Quantifying the connections between topographic characteristics and lunar regolith properties in the permanently shadowed regions

The abundance and distribution of ice on the Moon is still unknown. Landforms on the lunar surface are modified by various surface processes, which are likely influenced by the thermal state of regolith and the presence or absence of ice. However, few studies have studied geomorphic evidence for the presence of lunar ice deposits using detailed, high-quality data of surface topography and characteristics of permanently shadowed regions (PSRs). Here, we examine the connections between geomorphic characteristics and the presence of lunar ice by 1) quantifying the surface characteristics such as roughness based on high-resolution optical images and topography data and 2) modeling the spatial variations of water ice stability using a high-resolution thermal model.
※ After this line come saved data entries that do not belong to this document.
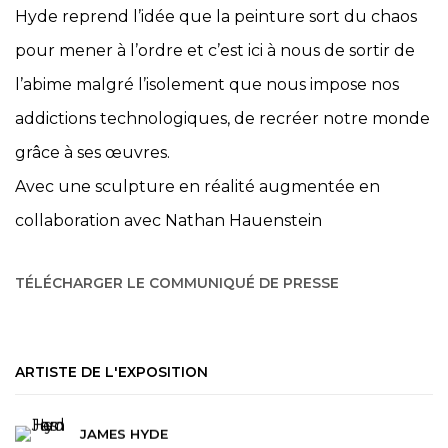
Hyde reprend l’idée que la peinture sort du chaos
pour mener à l’ordre et c’est ici à nous de sortir de
l’abime malgré l’isolement que nous impose nos
addictions technologiques, de recréer notre monde
grâce à ses œuvres.
Avec une sculpture en réalité augmentée en
collaboration avec Nathan Hauenstein
TÉLÉCHARGER LE COMMUNIQUÉ DE PRESSE
ARTISTE DE L'EXPOSITION
JAMES HYDE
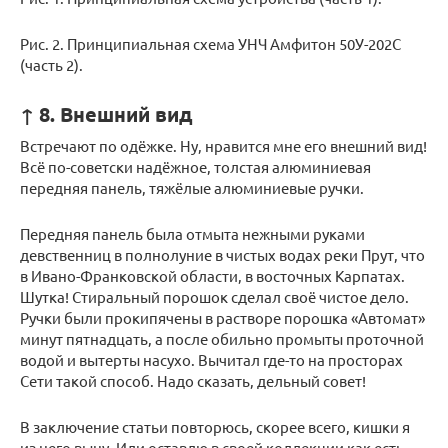
Рис. 2. Принципиальная схема УНЧ Амфитон 50У-202С
(часть 2).
↑ 8. Внешний вид
Встречают по одёжке. Ну, нравится мне его внешний вид!
Всё по-советски надёжное, толстая алюминиевая
передняя панель, тяжёлые алюминиевые ручки.
Передняя панель была отмыта нежными руками
девственниц в полнолуние в чистых водах реки Прут, что
в Ивано-Франковской области, в восточных Карпатах.
Шутка! Стиральный порошок сделал своё чистое дело.
Ручки были прокипячены в растворе порошка «Автомат»
минут пятнадцать, а после обильно промыты проточной
водой и вытерты насухо. Вычитал где-то на просторах
Сети такой способ. Надо сказать, дельный совет!
В заключение статьи повторюсь, скорее всего, кишки я
из него выну. Или оставлю в своей коллекции как есть.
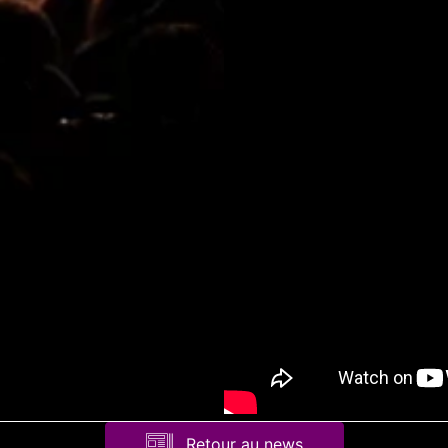
Retour au news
We focus our study on the Scott-E crater in the south polar region of the Moon, which has a large size, a symmetric circular form, a strongly asymmetric north-south illumination and thermal environment, available high-quality LROC NAC scattered light imageries, and anticipated thermally stable subsurface and surface ice. The preliminary results show that the measured ranges of brightness roughness from high-resolution NAC images differ in areas with modeled surface ice, subsurface ice, and no ice. The LROC-derived roughness in the region with surface ice is significantly lower than that from other areas with subsurface ice or no ice. These results indicate that high roughness values likely disappear with the existence of surface ice. This correspondence may result from processes such as enhanced ice-rich regolith transport, preferential ice trapping in depression, or changes in surface reflectance.